The selected RPM is maintained because the increase in engine power has been absorbed by the increase In AoA of the blades.
At this higher AoA the propeller will produce more thrust and there will be a gain in performance.
What happens if the throttle is closed?
CSU will decrease the blade angle (fine the pitch) so the selected RPM is maintained. Decrease in the AoA of the blade less thrust will be produced.
Describe the operation of the CSU with changes in airspeed.
If airspeed is reduced, propeller torque will increase because the propeller blades have a higher AoA at the lower airspeed, as a result rpm will want to drop
the CSU will fine off the pitch to keep propeller torque matched to engine torque thus maintaining the selected RPM.
If the airspeed is increased without adjusting the throttle, the CUS will coarsen the pitch to maintain the RPM.
Describe the correct procedure for handling manifold pressure and propeller controls.
Increase power:
- Increase mixture (Rich)
- increase RPM (Pitch)
- increase MP to desired value (Power)
Decrease power:
- Decrease MP to desired value (Power)
- decrease RPM (Pitch)
- increase mixture (Rich)
Describe the forces acting on a propeller during windmilling.
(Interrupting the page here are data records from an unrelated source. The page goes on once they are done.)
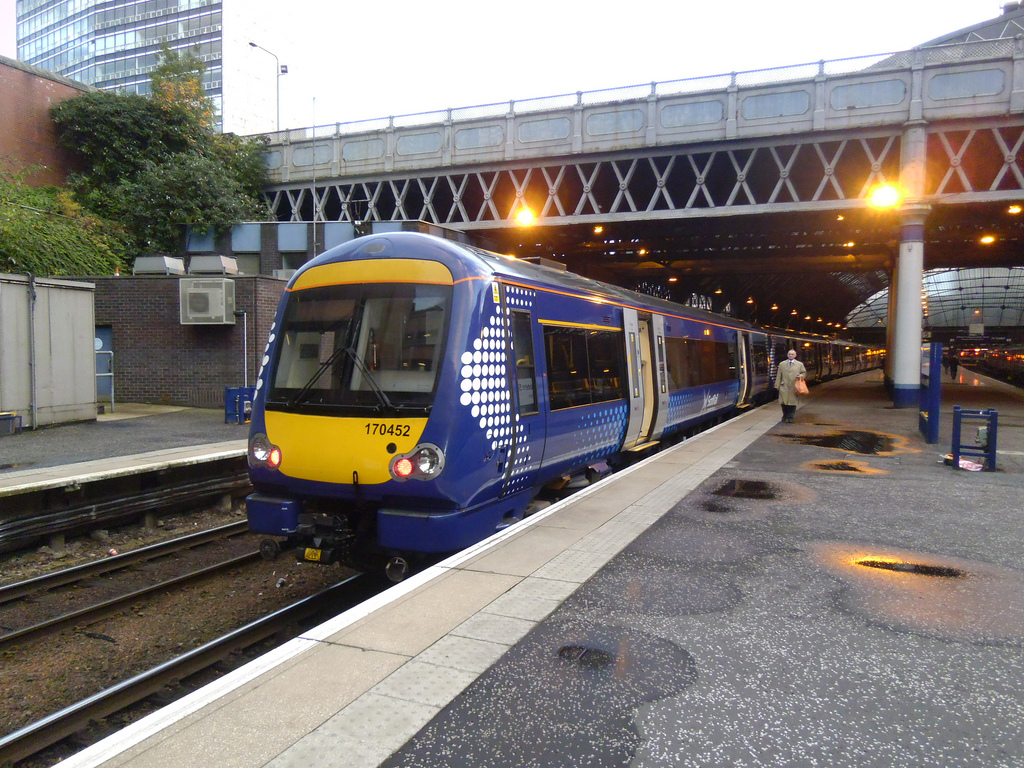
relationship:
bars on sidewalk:
[915, 407, 993, 470] [874, 504, 987, 716]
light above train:
[487, 184, 571, 236] [226, 206, 659, 544]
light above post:
[842, 156, 916, 217] [887, 230, 924, 395]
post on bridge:
[887, 230, 924, 395] [293, 44, 991, 228]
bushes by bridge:
[25, 89, 244, 249] [326, 39, 992, 206]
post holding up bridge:
[889, 113, 926, 407] [293, 44, 991, 228]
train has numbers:
[244, 215, 845, 546] [365, 420, 415, 442]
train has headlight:
[257, 273, 647, 537] [380, 432, 438, 495]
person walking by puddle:
[762, 346, 814, 422] [816, 426, 896, 483]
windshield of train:
[287, 314, 419, 384] [274, 232, 668, 501]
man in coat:
[771, 340, 810, 410] [779, 364, 792, 393]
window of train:
[517, 314, 632, 421] [238, 202, 774, 645]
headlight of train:
[379, 433, 438, 496] [197, 221, 785, 600]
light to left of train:
[487, 184, 594, 288] [244, 215, 845, 546]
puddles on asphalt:
[716, 409, 956, 654] [534, 377, 992, 753]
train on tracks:
[244, 215, 845, 546] [29, 517, 345, 675]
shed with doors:
[9, 210, 141, 472] [11, 273, 128, 442]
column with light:
[880, 189, 948, 427] [865, 169, 956, 249]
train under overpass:
[244, 215, 845, 546] [173, 22, 990, 319]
If there’s a loss in engine torque to the propeller, the CSU will fine off the pitch. A point is reached where RAF approaches the blade at a negative AoA which is large enough to produce a TR in the reverse direction to the normal.
torque component of this reversed TR now acts in the same direction as engine torque would normally act and will(windmill) the engine even though no power is being produced.
The reversed thrust component (windmilling drag) now also acts in the same direction as aircraft drag thus adding significant drag to the aircraft.
Describe the forces acting on a propeller when feathered.
Feathering involves turning the blades to the AoA with the oncoming airflow at which no net propeller torque is produced.
In this position, the blade sections nearer the hub will have a positive AoA, while those nearer the tips will have a negative AoA.
The two will cancel out and no turning moment on the propeller will be generated.
When the propeller is in the feather position minimal drag is produced.
Describe the forces acting on reverse thrust
If the propellers blades are turned through the fine pitch stop to a blade angle of about -20 degrees and power is applied reverse thrust is obtained.
Explain Centrifugal twisting moments
CTM - when the rotation of the propeller creates a centrifugal force on both sides of the blade wanting to make it fine pitch
Explain aerodynamic twisting moments.
The ATM occurs whenever the aerodynamic total reaction force (TR) does not act on a line through the pitch change axis.
In normal operation, the CoP of the blade is usually forward of the pitch change axis resulting in an ATM.
That tends to coarsen the blade angle but because ATM is much weaker it only partially offsets the CTM.